I like languages and people me. I like all kinds of them; Slavic-rooted ones, Turkic-rooted ones, Latin-based, Albanian, hell, I even like English. I like them especially when and if they live and are spoken in my country. I know there are some Slavic-speakers in Greece: a couple of hundreds of thousands. I know that most of them speak a form closer to the modern Macedonian language (the Slavic one); the rest speak a form closer to Bulgarian. Regardless, I know that their extreme majority identifies as Greek on the national level; the rest few call themselves Macedonians, and Bulgarians, Pomaks, even Turks. Helsinki estimates the ones that identify as Macedonians are 10 to 30 thousand; the Greek sources say zero.
Nevertheless, I'd like this language to flourish in Greece. I'd like it spoken, I'd like it taught, I'd like its speakers proud of their origin, I'd like it expand south to Crete. I do respect the self identification of these people, and I also respect how they call their language, and for those across the border, their country. Some Greeks can be the strongest supporters for the speakers and for the language, and they can be the best medium for them. Don't ever think that this means I would ever allow preposterous nationalistic claims escalate; from whichever side those may be.

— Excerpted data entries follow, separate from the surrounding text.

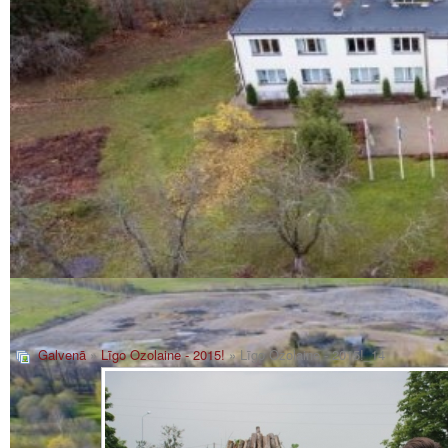
Galvenā
»
Līgo Ozolaine - 2015!
» Līgo Ozolaine - 2015!_14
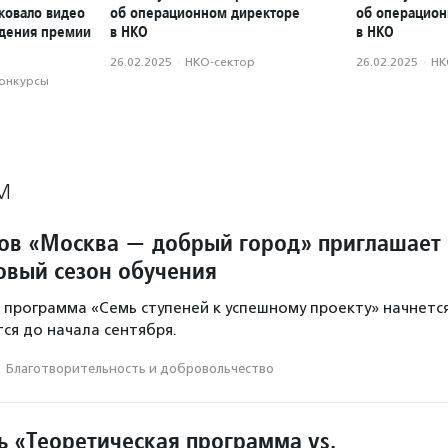
ковало видео
об операционном директоре
об операцион
ждения премии
в НКО
в НКО
26.02.2025
·
НКО-сектор
26.02.2025
·
НК
конкурсы
М
ов «Москва — добрый город» приглашает
овый сезон обучения
программа «Семь ступеней к успешному проекту» начнетс
тся до начала сентября.
·
Благотвори­тель­ность и доброволь­чест­во
ь «Теоретическая программа vs.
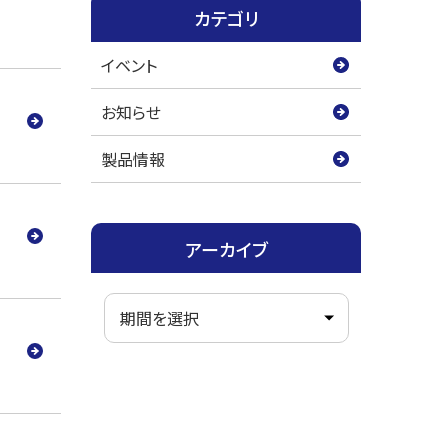
カテゴリ
イベント
お知らせ
製品情報
アーカイブ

I also respect the Greeks of the north who call their dialect Macedonian, their province Macedonia, and themselves Macedonians. I can even disambiguate those and call them Macedonian Greeks, despite the fact that some of them may consider this an offensive pleonasm. I'm no fool, I know there are many more Macedonians around, and I respect the fact that they identify as such.
So, I'm asking: Why does nobody else wish to disambiguate? Am I such a jerk or should it not be that hard?